All along the Texas-Mexico border, it's a scene frozen in time. Once busy work sites are silent and there are gaping holes where the wall would have been, the hallmark of a border wall gone bust.
With the stroke of a pen, President Biden brought an abrupt end to Donald Trump's four-year fight to finish this wall.
While the wall is mostly out of the national spotlight, the issue remains hot in the Rio Grande Valley which is the busiest spot for illegal immigration in the country.
"My audience generally is business-minded, business owners hardworking people, overwhelmingly, absolutely, they'd say yes to a wall," said local KURV radio host Sergio Sanchez.
During the Trump administration, the U.S. government paved the way for hundreds of additional sections of the wall to be built along the 2,000-mile border.
Biden ditched the project his first day in office which was a delight to Democrats and environmentalists. But it was a blow to outnumbered agents and officers tasked with slowing the flow of drugs and criminals increasingly able to bypass them and get deeper into the country.
"Without that infrastructure, that barrier, the cartels are free to cross their products anywhere they want," said Brandon Judd of the National Border Patrol Council.
Human smuggling arrests are skyrocketing in the Rio Grande Valley. In Hidalgo County alone, they are now making several a day.
"The numbers are going up, they'll go down one week, go right back up the following week. I don't see an end in sight," said Deputy Ivan Flores of the Hidalgo County Constable's Office.
Behind the scenes, there is a struggle of a different kind.
Sections of the border wall can be spotted all over the Rio Grande Valley. When the Biden administration stopped construction of the wall, an estimated 5,000 people lost their jobs.
"I took it a bit hard. I was counting on that job," said Javier Lopez who lost his job when Biden halted construction on the wall.
Granchelli Construction had to lay off 14 workers and lost millions after building a cement plant just to help build the wall.
"People came down from all over the country, hired local people," said Jim Granchelli.
But while the plant sits idle, the company is forced to keep leasing the land. The Biden administration will not allow him to use or sell the equipment.
"It's about $35-40,000 a month we're carrying. We are waiting. They say they are going to reimburse everyone. But it hasn't happened yet," said Granchelli.
Bills are also piling up for A.J. Steel LLC, which made steel panels for the wall.
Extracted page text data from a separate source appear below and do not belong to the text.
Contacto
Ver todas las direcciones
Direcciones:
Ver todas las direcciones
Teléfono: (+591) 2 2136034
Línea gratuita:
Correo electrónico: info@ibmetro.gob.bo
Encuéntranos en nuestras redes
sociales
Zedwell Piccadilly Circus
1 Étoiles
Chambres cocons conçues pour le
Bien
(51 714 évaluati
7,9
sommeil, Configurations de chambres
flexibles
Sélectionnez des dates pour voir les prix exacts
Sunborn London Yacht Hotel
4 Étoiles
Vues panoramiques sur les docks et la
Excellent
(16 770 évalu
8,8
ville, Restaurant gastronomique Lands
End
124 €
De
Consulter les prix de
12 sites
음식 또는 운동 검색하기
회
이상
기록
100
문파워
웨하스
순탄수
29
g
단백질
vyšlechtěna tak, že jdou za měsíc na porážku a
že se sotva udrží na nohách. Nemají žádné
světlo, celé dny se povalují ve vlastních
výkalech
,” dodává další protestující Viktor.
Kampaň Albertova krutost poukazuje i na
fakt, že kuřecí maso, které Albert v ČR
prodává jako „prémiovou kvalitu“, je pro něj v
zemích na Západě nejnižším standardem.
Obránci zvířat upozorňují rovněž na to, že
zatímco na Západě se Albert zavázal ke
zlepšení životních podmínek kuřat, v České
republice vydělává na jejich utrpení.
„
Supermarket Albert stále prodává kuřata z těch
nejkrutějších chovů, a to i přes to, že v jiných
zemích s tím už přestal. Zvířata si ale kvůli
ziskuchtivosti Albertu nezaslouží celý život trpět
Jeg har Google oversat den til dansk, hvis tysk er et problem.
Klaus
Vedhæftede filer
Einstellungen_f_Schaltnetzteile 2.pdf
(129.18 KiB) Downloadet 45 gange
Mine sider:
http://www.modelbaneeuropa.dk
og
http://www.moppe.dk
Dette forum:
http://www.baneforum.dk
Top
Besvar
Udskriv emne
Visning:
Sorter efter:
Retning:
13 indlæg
"It's just a bad deal. I laid off 32 employees," said Alex Garza.
More than a thousand panels are piled up high on the lot he leased.
"I'm at right now, a little over $300,000. I sent a certified letter last week demanding payment from the contractor. Now the owners of the property are asking me for $20,000 a month until all of this is moved out of there. If I don't get my money soon, I'll just take all of this and scrap it," said Garza.
Like Garza and Granchelli, many south Texas contractors are hoping Governor Greg Abbott will make good on his promise to resume building the wall where Donald Trump left off.
Abbott is planning to use $250 million in state money and taking donations to fill holes along the 1,200-mile stretch of the border here.
"Texas is stepping up and doing what is truly the federal government's job," said Abbott.
Polls show Texans are split over whether Abbott should push to finish the wall. Meanwhile, the U.S. is on track to hit more than two million illegal crossings in 2021.